**RECORDED DATA:**
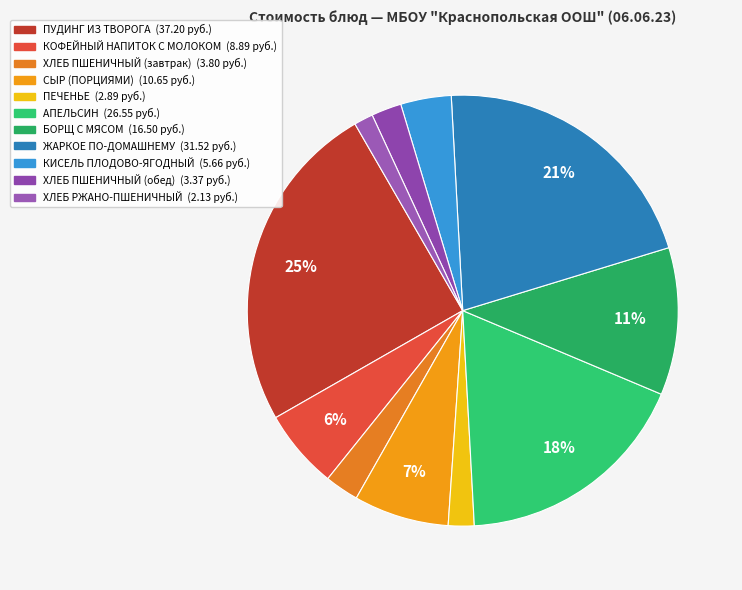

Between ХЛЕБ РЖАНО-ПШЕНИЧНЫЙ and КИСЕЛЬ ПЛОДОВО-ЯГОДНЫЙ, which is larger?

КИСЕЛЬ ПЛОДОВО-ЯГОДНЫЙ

==

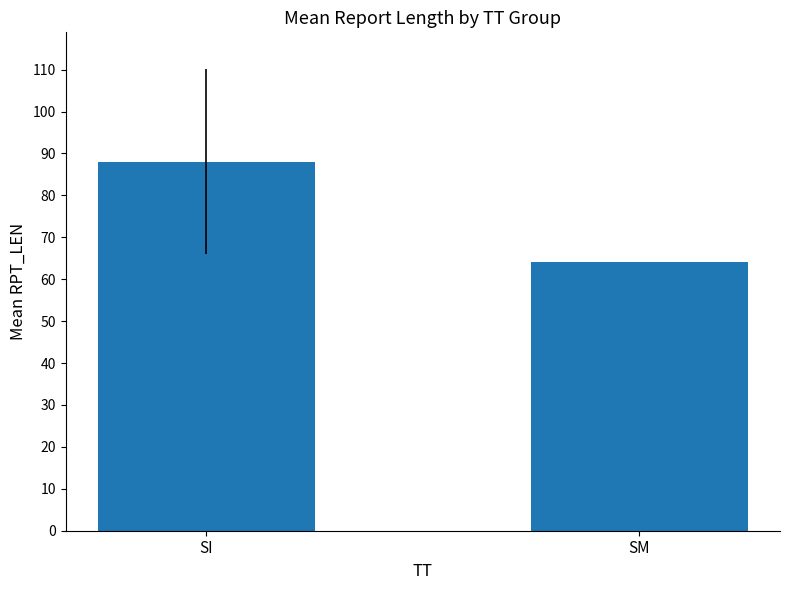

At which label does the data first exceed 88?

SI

==

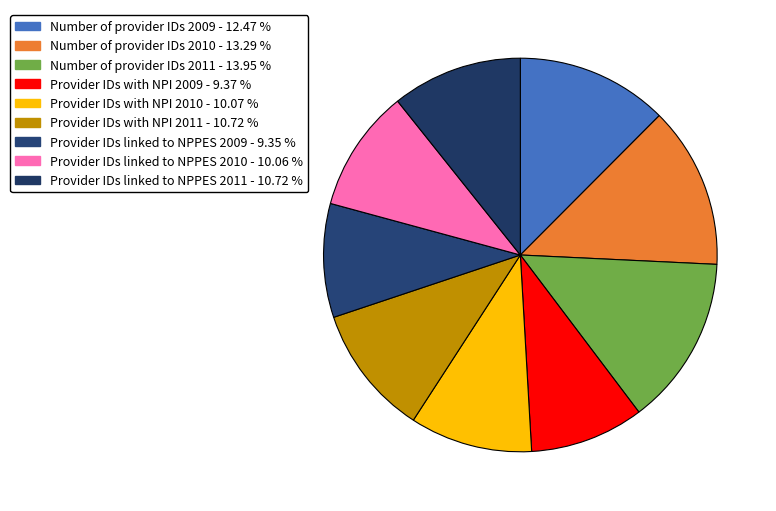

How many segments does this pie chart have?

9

**TASK DESCRIPTION:** How many lines in the rows above contain the string "КИСЕЛЬ", with case counting? Reply with the number alone.

**WRITTEN SOLUTION:** 2